Today, several major Black Protestant denominations are arrayed against the pro-life cause. Even members who still oppose abortion typically will not support pro-life politics so long as those efforts center on outlawing abortion and are coordinated through the Republican Party.
But now there’s a new opportunity to build a multiracial coalition in defense of unborn life. The predominantly white pro-life movement achieved a major goal in the Supreme Court decision of Dobbs v. Jackson Women’s Health Organization, overturning Roe v. Wade three years ago today, launching a new era of abortion politics. Meanwhile, many younger African Americans are leaving the established Black denominations that have given such strong support to the Democratic Party and instead joining multiracial, nondenominational megachurches that are less monolithically partisan. And some Black pastors have adopted views on abortion that are a lot like the one Evans promoted: They want to defend unborn life, but they want to do so as part of a larger, “womb to tomb,” consistent life ethic that includes expanded, government-funded health care and help for women facing crisis pregnancies.

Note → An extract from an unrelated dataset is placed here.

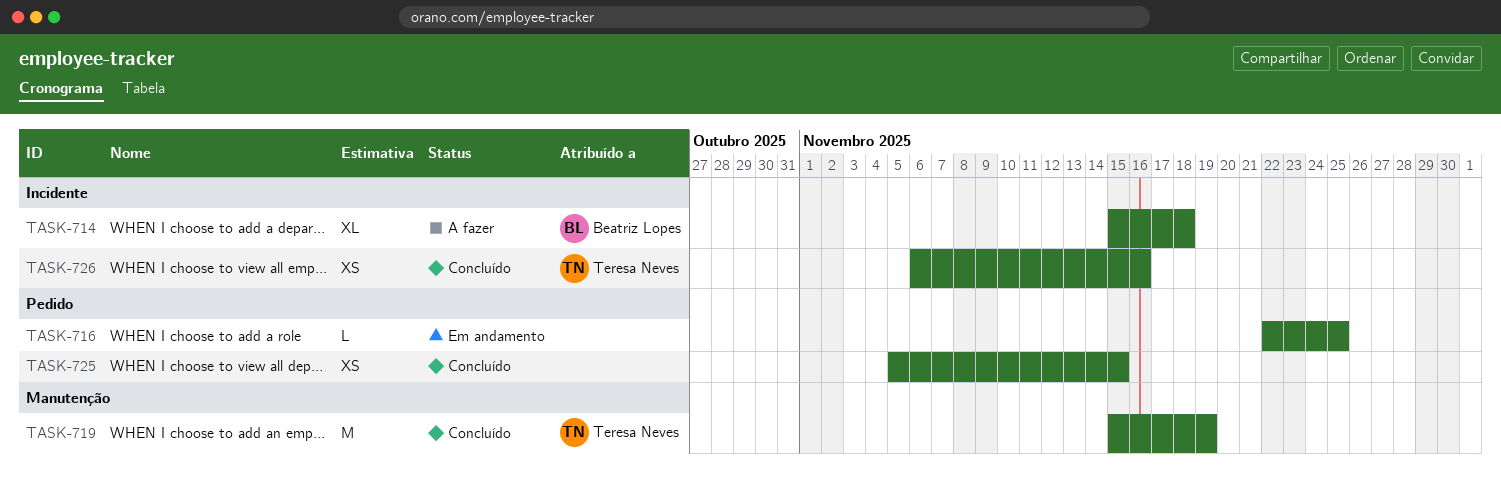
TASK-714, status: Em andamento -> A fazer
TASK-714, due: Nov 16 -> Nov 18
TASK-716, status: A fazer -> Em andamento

The history of American Christians’ belief and activism around abortion makes clear that there’s more than one way to frame a pro-life political theology. This is how two groups of pro-life Christians can end up in such different places on the political spectrum. For Christians eager to explore new avenues to protecting unborn life post–Roe v. Wade, this history can help us think more clearly about what kind of alliance we’re willing to make with fellow Christians who are with us on core life issues but quite distant from us politically. Will we repeat the political choices of the last century—or will we expand our alliances in the fight for life?
Daniel K. Williams is an associate professor of history at Ashland University and the author of Abortion and America’s Churches: A Religious History of “Roe v. Wade,” which will be released in October.